Top of RECORDS SUPPLIED

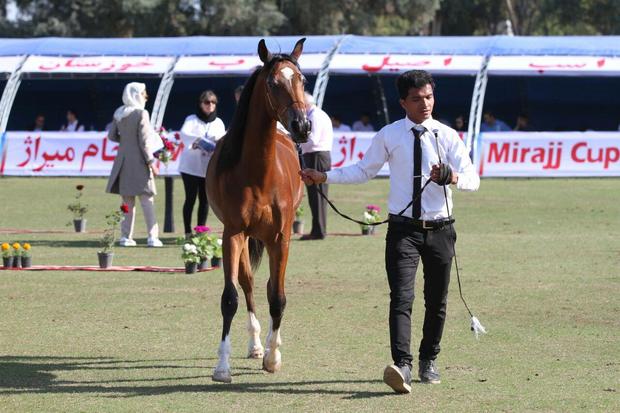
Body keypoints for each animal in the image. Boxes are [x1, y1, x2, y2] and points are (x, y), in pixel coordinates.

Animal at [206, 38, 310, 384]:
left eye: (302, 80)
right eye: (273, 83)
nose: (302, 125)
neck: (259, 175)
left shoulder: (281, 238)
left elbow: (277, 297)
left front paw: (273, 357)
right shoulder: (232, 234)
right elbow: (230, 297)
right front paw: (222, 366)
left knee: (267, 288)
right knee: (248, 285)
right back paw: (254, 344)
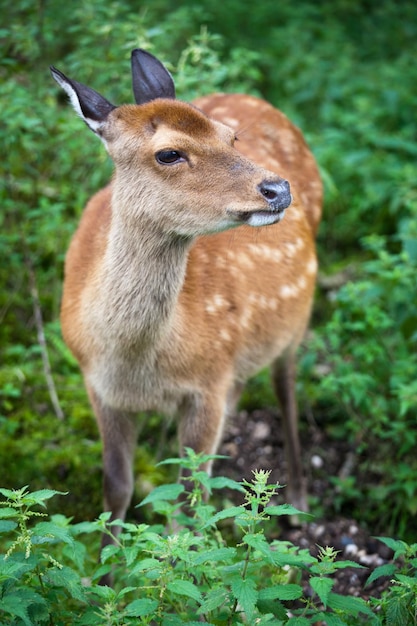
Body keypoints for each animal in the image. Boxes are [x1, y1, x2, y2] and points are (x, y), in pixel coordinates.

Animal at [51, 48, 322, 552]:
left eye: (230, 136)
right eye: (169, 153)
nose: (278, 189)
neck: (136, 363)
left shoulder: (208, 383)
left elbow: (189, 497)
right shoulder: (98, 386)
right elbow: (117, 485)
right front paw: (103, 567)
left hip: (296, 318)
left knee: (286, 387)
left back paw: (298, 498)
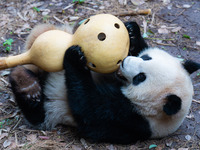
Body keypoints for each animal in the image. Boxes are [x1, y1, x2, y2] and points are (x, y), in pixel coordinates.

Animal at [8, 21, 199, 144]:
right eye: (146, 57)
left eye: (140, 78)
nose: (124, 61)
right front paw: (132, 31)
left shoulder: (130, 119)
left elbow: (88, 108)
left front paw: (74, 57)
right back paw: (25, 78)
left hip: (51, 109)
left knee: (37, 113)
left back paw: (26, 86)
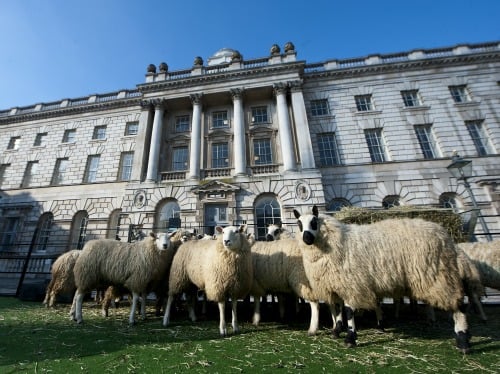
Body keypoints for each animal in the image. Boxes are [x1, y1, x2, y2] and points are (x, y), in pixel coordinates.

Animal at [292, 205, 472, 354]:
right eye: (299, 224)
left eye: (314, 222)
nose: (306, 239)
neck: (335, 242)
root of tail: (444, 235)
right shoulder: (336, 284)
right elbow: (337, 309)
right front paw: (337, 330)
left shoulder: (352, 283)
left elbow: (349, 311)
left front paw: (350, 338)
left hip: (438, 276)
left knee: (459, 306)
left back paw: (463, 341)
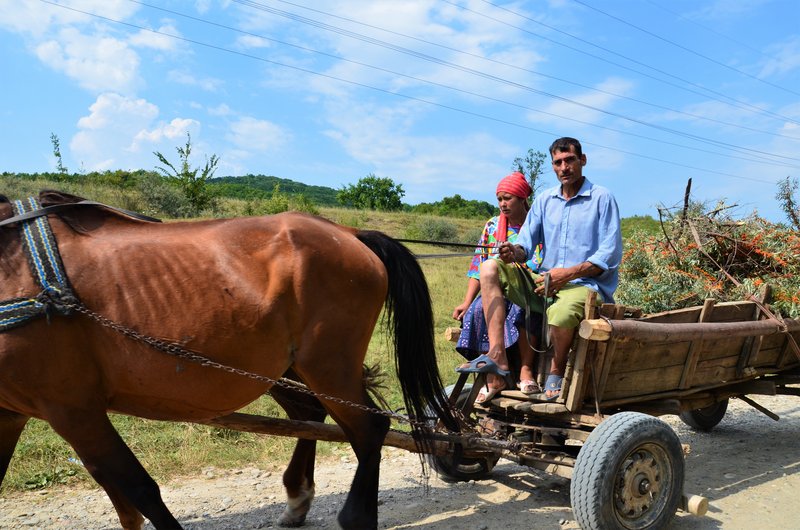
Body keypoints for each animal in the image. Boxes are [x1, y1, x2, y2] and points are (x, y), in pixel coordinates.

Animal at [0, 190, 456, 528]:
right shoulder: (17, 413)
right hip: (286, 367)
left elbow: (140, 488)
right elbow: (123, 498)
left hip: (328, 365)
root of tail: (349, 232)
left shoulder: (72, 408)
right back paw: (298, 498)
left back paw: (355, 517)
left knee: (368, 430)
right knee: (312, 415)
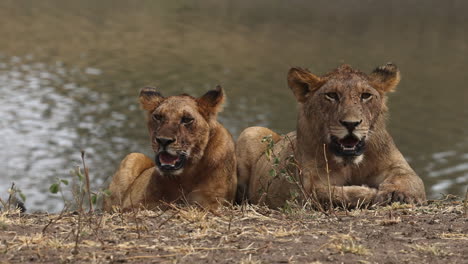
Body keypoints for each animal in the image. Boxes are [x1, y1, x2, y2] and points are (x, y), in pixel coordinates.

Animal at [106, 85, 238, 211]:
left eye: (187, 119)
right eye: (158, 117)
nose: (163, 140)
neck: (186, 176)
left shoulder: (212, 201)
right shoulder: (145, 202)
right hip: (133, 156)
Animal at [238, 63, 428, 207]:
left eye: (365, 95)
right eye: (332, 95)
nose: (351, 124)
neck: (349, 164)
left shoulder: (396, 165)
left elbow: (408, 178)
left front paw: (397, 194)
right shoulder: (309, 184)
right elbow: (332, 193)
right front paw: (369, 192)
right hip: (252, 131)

Bottom of RECORDS SUPPLIED

WHAT THE EXERCISE ASKS
Return all lines in the entries above that carry the word "front".

ANSWER TO THIS TASK
left front paw: (273, 357)
right front paw: (222, 366)
right front paw: (103, 567)
right front paw: (132, 31)
left front paw: (74, 57)
right front paw: (337, 330)
left front paw: (350, 338)
left front paw: (397, 194)
right front paw: (369, 192)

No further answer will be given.